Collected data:

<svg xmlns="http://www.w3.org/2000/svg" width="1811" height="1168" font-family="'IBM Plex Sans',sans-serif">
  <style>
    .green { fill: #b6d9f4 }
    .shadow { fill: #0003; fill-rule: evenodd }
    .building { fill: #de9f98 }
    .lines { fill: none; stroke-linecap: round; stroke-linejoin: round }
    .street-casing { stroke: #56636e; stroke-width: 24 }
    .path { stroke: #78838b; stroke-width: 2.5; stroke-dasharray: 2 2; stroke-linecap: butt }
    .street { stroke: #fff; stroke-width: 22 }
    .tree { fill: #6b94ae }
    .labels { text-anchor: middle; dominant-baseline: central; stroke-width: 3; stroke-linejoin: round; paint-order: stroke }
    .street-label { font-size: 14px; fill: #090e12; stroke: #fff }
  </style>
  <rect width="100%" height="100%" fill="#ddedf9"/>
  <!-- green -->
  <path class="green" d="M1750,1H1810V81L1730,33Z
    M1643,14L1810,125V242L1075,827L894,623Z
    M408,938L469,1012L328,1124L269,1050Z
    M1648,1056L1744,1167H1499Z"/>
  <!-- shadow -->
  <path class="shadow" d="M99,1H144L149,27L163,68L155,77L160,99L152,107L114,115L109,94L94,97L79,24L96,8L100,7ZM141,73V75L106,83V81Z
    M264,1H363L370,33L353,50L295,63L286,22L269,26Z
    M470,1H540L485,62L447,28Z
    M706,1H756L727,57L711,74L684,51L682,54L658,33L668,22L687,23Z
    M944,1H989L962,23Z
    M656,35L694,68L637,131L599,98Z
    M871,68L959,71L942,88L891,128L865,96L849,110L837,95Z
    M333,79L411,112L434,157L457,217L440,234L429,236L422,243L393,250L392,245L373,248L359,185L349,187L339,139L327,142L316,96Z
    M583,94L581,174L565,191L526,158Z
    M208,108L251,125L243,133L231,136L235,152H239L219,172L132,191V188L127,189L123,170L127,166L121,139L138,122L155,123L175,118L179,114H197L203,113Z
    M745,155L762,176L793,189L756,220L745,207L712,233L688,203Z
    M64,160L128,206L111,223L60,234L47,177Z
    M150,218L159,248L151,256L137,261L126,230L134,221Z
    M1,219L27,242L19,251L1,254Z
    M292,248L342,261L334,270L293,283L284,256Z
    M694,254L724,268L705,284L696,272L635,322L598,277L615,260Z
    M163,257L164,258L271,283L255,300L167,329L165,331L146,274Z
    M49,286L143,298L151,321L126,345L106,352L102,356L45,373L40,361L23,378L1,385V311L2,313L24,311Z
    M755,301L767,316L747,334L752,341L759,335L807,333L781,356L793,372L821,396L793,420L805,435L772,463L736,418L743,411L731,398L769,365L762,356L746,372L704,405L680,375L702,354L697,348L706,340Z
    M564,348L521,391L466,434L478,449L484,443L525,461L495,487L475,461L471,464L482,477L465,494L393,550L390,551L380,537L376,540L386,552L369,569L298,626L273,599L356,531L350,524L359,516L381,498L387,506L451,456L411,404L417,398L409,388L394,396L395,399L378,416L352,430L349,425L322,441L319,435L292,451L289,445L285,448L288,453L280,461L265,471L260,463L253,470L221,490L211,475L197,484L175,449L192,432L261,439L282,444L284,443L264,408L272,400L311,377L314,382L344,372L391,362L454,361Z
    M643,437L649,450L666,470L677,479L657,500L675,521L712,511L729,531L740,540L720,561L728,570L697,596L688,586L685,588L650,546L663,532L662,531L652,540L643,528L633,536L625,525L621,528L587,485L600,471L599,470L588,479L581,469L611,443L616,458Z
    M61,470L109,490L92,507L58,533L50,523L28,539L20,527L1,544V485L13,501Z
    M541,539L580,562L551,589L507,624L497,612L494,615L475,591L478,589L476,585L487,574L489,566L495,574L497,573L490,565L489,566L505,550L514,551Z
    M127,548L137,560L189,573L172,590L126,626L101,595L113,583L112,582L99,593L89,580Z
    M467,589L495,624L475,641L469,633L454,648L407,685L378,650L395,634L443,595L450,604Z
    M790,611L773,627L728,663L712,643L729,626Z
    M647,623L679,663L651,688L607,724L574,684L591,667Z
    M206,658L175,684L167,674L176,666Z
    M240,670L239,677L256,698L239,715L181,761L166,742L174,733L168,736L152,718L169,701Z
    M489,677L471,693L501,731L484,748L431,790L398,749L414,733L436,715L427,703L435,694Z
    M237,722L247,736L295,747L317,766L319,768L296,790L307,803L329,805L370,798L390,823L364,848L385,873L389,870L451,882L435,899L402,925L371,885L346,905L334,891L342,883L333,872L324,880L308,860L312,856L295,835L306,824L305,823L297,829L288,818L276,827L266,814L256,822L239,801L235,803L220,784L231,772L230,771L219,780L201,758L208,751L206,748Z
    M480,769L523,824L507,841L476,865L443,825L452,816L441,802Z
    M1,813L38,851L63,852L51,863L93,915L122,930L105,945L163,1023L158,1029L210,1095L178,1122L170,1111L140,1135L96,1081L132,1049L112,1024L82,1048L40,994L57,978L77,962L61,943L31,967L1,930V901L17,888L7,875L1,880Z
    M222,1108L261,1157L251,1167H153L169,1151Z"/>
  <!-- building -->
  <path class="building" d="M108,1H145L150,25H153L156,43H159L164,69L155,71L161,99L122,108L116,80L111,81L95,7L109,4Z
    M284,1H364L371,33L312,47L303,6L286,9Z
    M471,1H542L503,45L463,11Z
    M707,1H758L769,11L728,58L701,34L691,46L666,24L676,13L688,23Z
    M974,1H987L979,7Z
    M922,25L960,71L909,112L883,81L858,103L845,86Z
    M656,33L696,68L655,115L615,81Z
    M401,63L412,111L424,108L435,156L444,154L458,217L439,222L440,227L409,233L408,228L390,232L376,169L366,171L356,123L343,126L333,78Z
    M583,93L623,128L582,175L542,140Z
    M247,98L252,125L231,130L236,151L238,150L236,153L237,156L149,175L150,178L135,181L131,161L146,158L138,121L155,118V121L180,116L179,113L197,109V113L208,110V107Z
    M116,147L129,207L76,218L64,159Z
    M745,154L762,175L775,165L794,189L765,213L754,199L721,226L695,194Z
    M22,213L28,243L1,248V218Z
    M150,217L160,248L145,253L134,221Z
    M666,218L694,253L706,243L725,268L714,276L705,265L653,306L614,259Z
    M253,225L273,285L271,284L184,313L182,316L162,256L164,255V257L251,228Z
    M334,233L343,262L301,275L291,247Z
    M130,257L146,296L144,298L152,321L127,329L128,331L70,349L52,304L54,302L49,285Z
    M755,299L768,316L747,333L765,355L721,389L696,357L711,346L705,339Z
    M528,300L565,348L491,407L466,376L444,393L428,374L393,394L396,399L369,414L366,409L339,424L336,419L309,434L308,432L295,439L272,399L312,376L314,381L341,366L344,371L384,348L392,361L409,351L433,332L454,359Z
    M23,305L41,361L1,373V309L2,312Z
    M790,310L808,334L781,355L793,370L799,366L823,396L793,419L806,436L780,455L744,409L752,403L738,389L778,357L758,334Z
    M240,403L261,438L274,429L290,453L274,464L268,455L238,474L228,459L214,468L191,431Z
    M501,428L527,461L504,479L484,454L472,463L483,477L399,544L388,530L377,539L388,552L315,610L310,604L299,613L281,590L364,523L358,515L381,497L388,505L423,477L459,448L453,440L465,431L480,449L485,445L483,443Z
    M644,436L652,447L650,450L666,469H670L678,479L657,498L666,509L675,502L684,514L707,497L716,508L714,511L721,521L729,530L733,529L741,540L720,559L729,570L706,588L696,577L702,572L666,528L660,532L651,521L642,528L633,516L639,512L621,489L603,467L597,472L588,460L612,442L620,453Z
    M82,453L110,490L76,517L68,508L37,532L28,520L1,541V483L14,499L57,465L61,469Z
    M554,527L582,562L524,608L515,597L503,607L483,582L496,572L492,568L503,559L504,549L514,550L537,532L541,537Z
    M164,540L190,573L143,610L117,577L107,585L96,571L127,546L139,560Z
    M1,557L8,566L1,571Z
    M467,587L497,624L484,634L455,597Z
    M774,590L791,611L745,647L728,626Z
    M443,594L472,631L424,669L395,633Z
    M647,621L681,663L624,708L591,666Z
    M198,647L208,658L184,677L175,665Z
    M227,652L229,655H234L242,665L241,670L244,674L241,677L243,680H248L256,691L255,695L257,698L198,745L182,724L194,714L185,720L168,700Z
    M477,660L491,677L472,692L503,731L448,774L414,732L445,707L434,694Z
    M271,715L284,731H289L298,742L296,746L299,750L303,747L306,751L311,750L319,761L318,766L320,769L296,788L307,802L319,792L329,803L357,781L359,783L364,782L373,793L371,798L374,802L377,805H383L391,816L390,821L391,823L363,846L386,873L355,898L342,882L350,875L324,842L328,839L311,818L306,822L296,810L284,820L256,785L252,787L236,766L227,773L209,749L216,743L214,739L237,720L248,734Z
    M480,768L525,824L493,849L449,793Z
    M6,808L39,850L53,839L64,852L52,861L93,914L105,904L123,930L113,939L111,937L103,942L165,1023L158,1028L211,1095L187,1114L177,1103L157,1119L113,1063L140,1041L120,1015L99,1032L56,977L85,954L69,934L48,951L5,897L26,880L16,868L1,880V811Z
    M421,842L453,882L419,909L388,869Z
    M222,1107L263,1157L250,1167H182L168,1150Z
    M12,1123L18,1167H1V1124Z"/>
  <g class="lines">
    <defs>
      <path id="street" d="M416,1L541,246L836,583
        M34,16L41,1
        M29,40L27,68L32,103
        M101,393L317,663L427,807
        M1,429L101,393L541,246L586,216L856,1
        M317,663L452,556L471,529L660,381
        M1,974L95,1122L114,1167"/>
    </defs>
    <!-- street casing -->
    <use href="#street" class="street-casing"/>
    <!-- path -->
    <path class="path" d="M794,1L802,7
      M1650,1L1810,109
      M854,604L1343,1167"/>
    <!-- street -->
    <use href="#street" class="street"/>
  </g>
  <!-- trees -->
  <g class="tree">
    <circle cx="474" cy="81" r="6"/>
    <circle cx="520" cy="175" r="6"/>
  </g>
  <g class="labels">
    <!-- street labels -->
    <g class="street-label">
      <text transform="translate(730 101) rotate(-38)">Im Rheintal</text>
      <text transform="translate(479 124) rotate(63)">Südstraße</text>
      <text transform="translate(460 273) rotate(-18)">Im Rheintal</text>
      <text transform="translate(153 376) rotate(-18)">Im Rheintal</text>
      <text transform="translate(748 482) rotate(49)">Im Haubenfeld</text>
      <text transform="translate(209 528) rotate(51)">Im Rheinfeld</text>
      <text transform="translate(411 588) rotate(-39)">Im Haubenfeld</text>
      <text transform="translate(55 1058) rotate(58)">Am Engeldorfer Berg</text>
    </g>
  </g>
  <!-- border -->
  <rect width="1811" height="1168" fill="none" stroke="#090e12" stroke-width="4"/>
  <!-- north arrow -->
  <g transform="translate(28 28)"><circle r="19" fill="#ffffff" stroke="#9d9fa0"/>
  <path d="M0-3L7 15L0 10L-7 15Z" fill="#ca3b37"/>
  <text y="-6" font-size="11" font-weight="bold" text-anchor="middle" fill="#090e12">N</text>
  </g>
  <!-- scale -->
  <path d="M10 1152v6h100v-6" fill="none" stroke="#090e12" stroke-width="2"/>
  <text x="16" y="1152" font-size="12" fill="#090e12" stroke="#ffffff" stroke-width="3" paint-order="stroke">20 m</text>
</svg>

Task details -
Going through the data above, return each line with the word "lines".

Written solution -
    .lines { fill: none; stroke-linecap: round; stroke-linejoin: round }
  <g class="lines">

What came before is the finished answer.